During a hurricane off New York the mizzen, fore, and main topmasts of the frigate “Aeolus” were blown down and the ship was flung over onto her side. A young midshipman, Frederick Marryat, without thought of personal danger and followed by half a dozen brave seamen, mounted the weather rigging and cut away the wreck allowing the freed ship to right herself. The year was 1811 and Marryat later described this as the “proudest moment of my life.” This was just one of many such brave deeds. During twenty-four years in the Navy he received twenty-seven commendations for saving life at sea and was awarded the gold medal of the Royal Humane Society.
Frederick had entered the Royal Navy as a midshipman in 1806 when he was 14. He loved the exciting life in the wartime Navy but was horrified by the living conditions on board ship.
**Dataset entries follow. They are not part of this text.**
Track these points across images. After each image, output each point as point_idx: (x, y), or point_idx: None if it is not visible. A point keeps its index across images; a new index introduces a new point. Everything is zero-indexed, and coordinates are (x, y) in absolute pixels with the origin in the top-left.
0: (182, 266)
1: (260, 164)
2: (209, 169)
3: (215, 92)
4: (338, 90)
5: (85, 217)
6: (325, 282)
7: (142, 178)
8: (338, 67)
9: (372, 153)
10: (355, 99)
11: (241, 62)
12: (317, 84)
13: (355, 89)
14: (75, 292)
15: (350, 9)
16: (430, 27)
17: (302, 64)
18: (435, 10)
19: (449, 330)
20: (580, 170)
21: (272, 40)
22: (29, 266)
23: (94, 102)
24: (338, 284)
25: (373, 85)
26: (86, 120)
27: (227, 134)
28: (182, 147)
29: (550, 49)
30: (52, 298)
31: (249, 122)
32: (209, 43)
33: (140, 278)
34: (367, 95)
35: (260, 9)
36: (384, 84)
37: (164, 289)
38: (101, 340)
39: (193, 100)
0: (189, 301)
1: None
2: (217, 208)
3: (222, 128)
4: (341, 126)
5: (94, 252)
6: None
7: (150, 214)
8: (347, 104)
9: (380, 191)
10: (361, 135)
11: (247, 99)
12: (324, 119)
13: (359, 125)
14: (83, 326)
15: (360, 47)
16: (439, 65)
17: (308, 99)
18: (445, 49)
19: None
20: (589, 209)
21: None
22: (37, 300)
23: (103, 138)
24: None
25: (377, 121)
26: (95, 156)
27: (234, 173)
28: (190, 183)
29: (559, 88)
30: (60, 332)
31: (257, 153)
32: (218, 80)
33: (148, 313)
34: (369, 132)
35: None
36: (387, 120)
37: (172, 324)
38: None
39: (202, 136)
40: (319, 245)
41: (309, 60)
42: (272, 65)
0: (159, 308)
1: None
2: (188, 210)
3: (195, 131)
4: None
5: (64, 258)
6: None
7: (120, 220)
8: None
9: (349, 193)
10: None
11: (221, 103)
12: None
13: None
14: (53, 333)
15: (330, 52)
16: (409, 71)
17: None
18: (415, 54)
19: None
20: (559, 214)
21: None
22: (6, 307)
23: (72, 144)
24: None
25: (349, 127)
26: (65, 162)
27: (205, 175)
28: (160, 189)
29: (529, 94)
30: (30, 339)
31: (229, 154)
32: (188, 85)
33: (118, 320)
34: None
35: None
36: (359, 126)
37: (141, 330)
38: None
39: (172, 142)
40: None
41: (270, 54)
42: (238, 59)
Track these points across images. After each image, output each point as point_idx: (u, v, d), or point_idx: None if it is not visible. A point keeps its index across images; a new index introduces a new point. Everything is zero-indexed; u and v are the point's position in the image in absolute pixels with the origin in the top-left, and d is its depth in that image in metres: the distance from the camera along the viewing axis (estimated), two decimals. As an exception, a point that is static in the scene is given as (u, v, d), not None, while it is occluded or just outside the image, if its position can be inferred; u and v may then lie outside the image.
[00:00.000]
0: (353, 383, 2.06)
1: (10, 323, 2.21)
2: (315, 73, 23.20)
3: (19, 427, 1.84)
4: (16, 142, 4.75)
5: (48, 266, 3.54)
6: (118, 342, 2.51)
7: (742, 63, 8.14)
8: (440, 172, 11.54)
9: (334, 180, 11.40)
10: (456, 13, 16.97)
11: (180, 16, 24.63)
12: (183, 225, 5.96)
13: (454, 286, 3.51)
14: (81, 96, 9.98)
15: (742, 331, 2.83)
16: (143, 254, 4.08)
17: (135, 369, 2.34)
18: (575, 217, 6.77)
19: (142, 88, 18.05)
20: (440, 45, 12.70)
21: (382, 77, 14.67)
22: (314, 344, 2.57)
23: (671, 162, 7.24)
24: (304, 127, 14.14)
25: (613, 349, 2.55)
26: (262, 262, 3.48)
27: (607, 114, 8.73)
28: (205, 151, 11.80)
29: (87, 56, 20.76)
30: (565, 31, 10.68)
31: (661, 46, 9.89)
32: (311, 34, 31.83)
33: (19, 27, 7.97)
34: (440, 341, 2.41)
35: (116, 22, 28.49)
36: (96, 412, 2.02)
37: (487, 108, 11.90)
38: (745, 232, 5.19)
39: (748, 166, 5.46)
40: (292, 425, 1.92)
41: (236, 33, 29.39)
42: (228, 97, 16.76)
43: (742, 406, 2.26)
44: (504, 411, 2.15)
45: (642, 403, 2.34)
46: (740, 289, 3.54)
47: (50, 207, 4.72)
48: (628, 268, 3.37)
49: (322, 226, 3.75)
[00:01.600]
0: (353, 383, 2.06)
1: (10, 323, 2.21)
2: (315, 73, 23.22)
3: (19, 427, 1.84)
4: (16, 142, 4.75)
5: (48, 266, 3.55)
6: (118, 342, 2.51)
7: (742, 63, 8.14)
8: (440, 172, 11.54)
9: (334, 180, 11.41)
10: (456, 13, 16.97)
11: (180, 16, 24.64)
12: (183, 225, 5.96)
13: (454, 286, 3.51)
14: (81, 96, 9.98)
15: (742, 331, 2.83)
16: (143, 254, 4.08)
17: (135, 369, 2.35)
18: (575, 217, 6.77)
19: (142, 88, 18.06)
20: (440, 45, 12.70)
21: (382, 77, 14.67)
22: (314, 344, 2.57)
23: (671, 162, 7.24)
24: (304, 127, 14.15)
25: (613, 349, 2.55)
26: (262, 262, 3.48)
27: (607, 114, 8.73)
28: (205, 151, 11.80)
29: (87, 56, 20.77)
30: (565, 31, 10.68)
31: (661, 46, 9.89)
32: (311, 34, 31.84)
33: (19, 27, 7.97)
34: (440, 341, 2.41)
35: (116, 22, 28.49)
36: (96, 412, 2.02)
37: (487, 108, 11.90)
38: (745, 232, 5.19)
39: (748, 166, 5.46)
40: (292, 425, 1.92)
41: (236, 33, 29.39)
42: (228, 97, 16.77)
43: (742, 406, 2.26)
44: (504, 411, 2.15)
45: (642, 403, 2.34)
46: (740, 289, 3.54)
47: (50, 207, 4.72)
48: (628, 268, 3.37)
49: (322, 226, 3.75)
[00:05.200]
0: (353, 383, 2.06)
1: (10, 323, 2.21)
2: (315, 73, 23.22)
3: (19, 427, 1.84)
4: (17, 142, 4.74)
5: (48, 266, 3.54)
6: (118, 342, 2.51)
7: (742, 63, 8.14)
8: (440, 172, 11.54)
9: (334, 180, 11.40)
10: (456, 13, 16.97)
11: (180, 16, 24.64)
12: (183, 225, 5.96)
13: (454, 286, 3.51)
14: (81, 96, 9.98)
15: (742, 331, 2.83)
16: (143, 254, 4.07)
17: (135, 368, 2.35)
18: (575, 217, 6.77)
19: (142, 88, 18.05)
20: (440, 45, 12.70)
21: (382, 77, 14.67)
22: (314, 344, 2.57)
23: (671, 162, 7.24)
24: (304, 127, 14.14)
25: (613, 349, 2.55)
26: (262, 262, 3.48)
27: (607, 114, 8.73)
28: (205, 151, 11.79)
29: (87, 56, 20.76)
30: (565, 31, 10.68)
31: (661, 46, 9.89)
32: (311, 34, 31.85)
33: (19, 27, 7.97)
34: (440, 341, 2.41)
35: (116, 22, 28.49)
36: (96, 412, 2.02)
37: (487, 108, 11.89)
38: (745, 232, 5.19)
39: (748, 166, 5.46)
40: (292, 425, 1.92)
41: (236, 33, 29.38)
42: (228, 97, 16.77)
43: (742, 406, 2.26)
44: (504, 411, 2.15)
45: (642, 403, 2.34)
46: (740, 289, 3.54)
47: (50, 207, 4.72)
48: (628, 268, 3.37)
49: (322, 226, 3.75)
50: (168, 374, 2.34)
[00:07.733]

These conditions and the vigorous and hard life he led undermined his health and while serving in Barbados in 1813 a blood vessel in his lung burst and he collapsed. He was sent home for six months to regain his health.
When he returned to duty his ship was the “Newcastle.” Britain was at war with the United States and Marryat was sent into Boston Bay in an open boat as leader of a raiding party to destroy four American merchant ships. They succeeded but at the cost of eleven lives. The rest of the raiders spent three days without food or water before regaining contact with their ship.
By the time peace came to Europe Frederick had reached the rank of commander. The peace put a curb on further promotions and he spent the next few years on land. As the son of a wealthy man Frederick did not have to face the hardships that many naval officers were confronted with at this time. In fact he could now indulge in his hobbies of reading, writing and sketching. He had a chance to travel for pleasure and to enjoy a social life which had been denied him so far. He also got married.
During this time ashore he worked out a better signalling system for ships and in 1817 published “A Code of Signals for the Use of Vessels Employed in the Merchant Service.” This code was so successful that it was used by seamen for many years.
In 1820 Marryat received his first naval command. The next two or three years afloat were rather uneventful and boring for this adventure-loving man. In 1823, however, he set sail for the East Indies in command of the sloop “Larne.” On arrival at Madras in early 1824 he heard that the Burmese had invaded Bengal and he sailed at once to support the British military commander there. This war dragged on for three years. The British troops had to cope with cholera and fever as well as the fierce Burmese fighters. Marryat lost half his crew within a few months and himself contracted cholera.
In 1827 he was confirmed in the rank of captain, a promotion long overdue to this gallant sailor. He was also awarded the Order of the Companion of the Bath.